# [Exercice]
Rebaptisez « greatest value » en « highest value » partout dans la partie de la liste qui va de son début jusqu'à la ligne contenant « Reading left to right, list every », incluse. Redonnez ces lignes sans rien y changer d'autre.

# [Extrait des données]
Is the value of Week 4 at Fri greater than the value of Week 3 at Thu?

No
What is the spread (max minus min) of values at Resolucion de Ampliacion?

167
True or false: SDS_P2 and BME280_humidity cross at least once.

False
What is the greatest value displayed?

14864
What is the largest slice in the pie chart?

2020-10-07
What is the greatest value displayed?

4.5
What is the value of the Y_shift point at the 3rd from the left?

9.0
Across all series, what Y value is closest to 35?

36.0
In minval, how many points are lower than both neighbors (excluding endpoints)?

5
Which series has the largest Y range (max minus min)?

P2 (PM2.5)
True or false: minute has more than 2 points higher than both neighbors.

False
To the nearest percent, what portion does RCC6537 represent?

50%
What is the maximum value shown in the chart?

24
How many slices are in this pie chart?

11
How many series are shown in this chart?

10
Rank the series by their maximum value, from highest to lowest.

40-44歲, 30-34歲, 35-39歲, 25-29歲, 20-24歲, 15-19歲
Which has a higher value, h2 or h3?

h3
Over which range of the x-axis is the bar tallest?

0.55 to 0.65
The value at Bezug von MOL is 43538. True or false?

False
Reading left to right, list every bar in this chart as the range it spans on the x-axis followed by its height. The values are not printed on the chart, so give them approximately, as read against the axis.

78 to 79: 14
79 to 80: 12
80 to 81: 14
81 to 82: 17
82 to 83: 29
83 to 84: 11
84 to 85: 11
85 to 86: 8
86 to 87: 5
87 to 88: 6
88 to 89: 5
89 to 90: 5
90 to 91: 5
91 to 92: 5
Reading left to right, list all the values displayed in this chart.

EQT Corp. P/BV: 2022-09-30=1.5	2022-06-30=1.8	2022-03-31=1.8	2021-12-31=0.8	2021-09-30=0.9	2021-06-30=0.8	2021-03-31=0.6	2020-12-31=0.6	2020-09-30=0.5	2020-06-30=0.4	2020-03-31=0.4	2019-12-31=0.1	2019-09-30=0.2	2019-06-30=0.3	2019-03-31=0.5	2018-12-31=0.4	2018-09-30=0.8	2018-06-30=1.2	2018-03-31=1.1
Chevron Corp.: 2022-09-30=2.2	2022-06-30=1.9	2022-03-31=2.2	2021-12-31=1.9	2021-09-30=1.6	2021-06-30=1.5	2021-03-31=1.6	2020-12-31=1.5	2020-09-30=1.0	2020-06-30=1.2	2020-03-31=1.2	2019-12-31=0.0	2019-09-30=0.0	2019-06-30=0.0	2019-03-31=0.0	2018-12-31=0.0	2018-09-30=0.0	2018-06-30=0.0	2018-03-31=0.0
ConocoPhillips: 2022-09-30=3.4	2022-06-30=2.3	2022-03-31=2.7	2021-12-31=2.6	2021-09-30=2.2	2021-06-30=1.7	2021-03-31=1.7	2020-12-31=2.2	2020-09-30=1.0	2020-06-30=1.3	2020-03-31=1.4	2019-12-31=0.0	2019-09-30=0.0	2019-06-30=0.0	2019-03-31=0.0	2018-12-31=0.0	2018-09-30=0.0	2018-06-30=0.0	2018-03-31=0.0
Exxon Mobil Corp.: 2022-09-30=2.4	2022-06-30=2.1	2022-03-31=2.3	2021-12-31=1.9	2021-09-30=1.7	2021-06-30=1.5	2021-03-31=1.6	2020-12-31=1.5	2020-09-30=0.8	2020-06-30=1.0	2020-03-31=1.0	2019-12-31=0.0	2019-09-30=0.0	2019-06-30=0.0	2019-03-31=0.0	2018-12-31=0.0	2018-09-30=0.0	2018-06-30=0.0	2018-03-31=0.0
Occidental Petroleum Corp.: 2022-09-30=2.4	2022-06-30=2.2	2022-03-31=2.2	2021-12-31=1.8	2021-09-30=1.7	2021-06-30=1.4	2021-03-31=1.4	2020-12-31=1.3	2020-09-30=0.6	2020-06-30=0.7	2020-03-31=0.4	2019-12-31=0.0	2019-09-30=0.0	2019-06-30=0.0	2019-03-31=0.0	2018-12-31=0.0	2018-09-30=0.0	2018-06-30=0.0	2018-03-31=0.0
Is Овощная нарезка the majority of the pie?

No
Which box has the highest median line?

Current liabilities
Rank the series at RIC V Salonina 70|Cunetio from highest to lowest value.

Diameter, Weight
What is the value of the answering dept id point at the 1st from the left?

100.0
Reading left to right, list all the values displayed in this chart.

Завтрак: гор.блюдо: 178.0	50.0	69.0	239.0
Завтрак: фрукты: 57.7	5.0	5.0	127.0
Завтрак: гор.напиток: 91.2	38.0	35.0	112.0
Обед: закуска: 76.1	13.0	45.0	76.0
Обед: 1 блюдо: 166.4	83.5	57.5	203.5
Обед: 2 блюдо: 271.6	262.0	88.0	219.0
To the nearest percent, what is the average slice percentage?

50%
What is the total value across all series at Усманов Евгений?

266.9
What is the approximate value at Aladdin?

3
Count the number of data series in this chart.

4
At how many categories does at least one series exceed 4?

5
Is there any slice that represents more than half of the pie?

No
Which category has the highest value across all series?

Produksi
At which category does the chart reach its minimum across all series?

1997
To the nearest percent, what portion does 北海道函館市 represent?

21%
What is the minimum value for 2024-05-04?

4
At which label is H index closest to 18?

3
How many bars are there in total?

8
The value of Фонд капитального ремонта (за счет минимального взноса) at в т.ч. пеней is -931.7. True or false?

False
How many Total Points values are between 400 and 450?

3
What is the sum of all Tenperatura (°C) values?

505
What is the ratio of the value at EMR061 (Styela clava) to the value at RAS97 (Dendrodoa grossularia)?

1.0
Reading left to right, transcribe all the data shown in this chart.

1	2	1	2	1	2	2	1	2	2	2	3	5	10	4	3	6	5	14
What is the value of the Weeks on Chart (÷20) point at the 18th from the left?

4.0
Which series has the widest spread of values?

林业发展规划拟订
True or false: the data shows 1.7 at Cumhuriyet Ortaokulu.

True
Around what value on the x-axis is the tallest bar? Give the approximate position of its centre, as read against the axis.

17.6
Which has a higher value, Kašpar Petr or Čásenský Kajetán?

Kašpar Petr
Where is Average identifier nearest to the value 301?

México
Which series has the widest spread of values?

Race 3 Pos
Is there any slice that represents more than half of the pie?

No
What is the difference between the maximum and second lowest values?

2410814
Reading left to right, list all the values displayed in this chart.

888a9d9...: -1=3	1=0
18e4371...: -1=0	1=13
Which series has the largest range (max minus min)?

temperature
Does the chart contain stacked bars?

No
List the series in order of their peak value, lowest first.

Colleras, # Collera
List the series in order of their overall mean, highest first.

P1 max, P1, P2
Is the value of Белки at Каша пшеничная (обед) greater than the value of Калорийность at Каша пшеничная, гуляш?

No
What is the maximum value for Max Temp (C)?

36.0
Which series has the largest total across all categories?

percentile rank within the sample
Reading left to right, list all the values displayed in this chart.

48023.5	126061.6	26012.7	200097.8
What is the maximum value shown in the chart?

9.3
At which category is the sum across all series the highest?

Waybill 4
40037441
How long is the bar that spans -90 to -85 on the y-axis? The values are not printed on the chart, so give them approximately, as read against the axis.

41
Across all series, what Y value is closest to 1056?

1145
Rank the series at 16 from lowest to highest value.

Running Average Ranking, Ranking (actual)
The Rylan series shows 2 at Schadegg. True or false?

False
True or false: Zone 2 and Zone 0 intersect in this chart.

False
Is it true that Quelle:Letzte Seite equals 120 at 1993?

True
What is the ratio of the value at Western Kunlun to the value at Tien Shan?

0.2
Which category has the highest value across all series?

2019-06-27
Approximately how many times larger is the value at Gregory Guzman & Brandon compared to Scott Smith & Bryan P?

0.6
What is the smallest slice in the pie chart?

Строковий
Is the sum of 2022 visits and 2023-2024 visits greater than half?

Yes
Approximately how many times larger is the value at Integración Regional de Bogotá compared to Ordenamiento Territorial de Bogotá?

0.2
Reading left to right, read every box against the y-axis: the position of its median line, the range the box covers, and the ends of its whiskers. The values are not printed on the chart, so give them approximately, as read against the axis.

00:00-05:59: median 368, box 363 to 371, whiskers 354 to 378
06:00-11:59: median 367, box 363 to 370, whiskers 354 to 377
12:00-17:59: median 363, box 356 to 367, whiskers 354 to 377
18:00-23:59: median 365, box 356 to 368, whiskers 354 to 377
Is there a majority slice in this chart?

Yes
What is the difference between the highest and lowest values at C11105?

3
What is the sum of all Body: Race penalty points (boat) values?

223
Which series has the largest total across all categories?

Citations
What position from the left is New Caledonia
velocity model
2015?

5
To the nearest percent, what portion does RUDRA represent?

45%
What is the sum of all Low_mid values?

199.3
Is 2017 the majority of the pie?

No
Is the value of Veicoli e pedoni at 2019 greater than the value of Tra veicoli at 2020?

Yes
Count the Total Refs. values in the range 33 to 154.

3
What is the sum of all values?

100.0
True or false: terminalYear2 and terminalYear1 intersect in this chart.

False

# [Solution]
Is the value of Week 4 at Fri greater than the value of Week 3 at Thu?

No
What is the spread (max minus min) of values at Resolucion de Ampliacion?

167
True or false: SDS_P2 and BME280_humidity cross at least once.

False
What is the highest value displayed?

14864
What is the largest slice in the pie chart?

2020-10-07
What is the highest value displayed?

4.5
What is the value of the Y_shift point at the 3rd from the left?

9.0
Across all series, what Y value is closest to 35?

36.0
In minval, how many points are lower than both neighbors (excluding endpoints)?

5
Which series has the largest Y range (max minus min)?

P2 (PM2.5)
True or false: minute has more than 2 points higher than both neighbors.

False
To the nearest percent, what portion does RCC6537 represent?

50%
What is the maximum value shown in the chart?

24
How many slices are in this pie chart?

11
How many series are shown in this chart?

10
Rank the series by their maximum value, from highest to lowest.

40-44歲, 30-34歲, 35-39歲, 25-29歲, 20-24歲, 15-19歲
Which has a higher value, h2 or h3?

h3
Over which range of the x-axis is the bar tallest?

0.55 to 0.65
The value at Bezug von MOL is 43538. True or false?

False
Reading left to right, list every bar in this chart as the range it spans on the x-axis followed by its height. The values are not printed on the chart, so give them approximately, as read against the axis.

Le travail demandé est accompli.